Configurable Variables

  • lang: specifies the lanuage that you'll use, default = "en"
  • dim: specifies the dimension of the subword embeddings, default = 25,
  • vs: specifies the vocabulary size of the segmentation model, default = 1000,
  • cache_dir: specifies the folder in which downloaded BPEmb files will be cached, default = ~/.cache/bpemb
  • model_file: specifies the path to a custom model file, default=None,

Base Usage

The configuration file below demonstrates how you might use the BytePair embeddings. In this example we're not using any cached folders and the library will automatically download the correct embeddings for you and save them in ~/.cache. Both the embeddings as well as a model file will be saved.
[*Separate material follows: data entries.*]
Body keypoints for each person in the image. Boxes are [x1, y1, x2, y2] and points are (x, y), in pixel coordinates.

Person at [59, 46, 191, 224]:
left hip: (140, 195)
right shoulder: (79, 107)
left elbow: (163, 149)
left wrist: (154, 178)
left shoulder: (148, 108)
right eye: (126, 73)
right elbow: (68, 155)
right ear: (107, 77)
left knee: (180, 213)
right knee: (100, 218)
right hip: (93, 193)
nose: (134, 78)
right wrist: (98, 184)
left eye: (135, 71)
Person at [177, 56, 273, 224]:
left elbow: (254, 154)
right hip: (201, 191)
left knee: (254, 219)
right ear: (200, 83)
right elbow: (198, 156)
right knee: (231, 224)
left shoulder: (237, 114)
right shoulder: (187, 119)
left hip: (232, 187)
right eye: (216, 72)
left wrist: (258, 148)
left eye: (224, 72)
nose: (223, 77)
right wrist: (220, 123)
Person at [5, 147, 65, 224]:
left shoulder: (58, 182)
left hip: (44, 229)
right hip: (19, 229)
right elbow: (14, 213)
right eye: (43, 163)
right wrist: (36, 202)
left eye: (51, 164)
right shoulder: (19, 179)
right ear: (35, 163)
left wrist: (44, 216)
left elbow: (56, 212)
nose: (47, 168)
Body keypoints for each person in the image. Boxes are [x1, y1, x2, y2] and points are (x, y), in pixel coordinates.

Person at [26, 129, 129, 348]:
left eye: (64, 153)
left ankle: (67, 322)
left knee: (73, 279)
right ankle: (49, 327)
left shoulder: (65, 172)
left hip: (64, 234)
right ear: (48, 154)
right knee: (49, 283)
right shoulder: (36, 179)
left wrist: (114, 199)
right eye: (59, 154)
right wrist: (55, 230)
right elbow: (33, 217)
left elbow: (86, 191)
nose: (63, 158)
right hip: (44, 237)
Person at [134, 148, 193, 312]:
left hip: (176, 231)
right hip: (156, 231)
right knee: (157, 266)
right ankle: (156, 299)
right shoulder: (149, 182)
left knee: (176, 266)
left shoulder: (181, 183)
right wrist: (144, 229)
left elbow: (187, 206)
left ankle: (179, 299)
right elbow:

Also note that we recommend keeping the vocabulary size small if you're interested in spelling robustness as well as token featurization. Large vocabularies correspond with words being encoded as opposed to subwords.

language: en

pipeline:
- name: WhitespaceTokenizer
- name: LexicalSyntacticFeaturizer
- name: CountVectorsFeaturizer
  analyzer: char_wb
  min_ngram: 1
  max_ngram: 4
- name: rasa_nlu_examples.featurizers.SparseBytePairFeaturizer
  lang: en
  vs: 1000
- name: DIETClassifier
  epochs: 100

Cached Usage

If you're using pre-downloaded embedding files (in docker you might have this on a mounted disk) then you can prevent a download from happening. We'll be doing that in the example below.

language: en

pipeline:
- name: WhitespaceTokenizer
- name: LexicalSyntacticFeaturizer
- name: CountVectorsFeaturizer
  analyzer: char_wb
  min_ngram: 1
  max_ngram: 4
- name: rasa_nlu_examples.featurizers.dense.BytePairFeaturizer
  lang: en
  vs: 1000
  cache_dir: "tests/data"
- name: DIETClassifier
  epochs: 100

Note that in this case we expect a file to be present in the tests/data/en directory;

  • en.wiki.bpe.vs10000.model

You can also overwrite the names of these files via the model_file setting. But it is preferable to stick to the library naming convention. Also note that if you use the model_file setting that you must provide full filepaths and that the cache_dir will be ignored.